## Work instruction
Show each line below that contains the word "volume". Case counts.

## Recorded information

--- START ---

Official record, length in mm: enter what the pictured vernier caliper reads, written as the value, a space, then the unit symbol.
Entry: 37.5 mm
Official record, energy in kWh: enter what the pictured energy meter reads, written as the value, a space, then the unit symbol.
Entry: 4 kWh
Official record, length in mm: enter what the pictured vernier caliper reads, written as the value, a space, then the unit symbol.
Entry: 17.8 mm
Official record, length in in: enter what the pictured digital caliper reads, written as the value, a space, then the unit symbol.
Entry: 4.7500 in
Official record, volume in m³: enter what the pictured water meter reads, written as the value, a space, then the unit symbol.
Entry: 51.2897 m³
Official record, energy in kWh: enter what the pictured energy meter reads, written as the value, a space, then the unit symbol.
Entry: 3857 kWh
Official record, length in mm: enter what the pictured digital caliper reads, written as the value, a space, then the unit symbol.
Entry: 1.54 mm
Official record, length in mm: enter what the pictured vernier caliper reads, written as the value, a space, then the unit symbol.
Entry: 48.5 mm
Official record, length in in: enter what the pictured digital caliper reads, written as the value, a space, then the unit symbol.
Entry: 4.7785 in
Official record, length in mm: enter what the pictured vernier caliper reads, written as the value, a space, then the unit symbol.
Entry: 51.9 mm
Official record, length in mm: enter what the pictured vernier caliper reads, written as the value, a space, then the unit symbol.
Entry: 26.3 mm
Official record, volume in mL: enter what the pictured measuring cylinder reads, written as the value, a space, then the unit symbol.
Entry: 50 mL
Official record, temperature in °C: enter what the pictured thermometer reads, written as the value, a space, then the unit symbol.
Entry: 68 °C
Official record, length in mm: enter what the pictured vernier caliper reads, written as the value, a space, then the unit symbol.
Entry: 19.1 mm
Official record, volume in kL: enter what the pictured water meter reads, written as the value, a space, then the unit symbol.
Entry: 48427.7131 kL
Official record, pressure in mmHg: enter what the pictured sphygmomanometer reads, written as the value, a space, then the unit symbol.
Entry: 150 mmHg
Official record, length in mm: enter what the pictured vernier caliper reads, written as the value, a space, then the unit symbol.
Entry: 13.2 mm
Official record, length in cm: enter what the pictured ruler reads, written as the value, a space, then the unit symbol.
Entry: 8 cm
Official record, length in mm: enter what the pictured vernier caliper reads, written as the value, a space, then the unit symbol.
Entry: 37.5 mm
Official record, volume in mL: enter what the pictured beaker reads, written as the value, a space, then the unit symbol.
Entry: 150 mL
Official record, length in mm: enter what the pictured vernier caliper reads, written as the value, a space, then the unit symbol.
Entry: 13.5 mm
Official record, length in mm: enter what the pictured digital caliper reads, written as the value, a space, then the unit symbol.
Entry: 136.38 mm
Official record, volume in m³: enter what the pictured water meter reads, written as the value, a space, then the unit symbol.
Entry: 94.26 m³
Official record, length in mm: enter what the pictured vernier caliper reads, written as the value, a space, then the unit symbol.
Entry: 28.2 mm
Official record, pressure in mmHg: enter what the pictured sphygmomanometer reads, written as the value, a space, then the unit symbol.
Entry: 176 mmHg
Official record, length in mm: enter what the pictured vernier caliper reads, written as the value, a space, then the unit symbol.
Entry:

--- END ---

## Written answer
Official record, volume in m³: enter what the pictured water meter reads, written as the value, a space, then the unit symbol.
Official record, volume in mL: enter what the pictured measuring cylinder reads, written as the value, a space, then the unit symbol.
Official record, volume in kL: enter what the pictured water meter reads, written as the value, a space, then the unit symbol.
Official record, volume in mL: enter what the pictured beaker reads, written as the value, a space, then the unit symbol.
Official record, volume in m³: enter what the pictured water meter reads, written as the value, a space, then the unit symbol.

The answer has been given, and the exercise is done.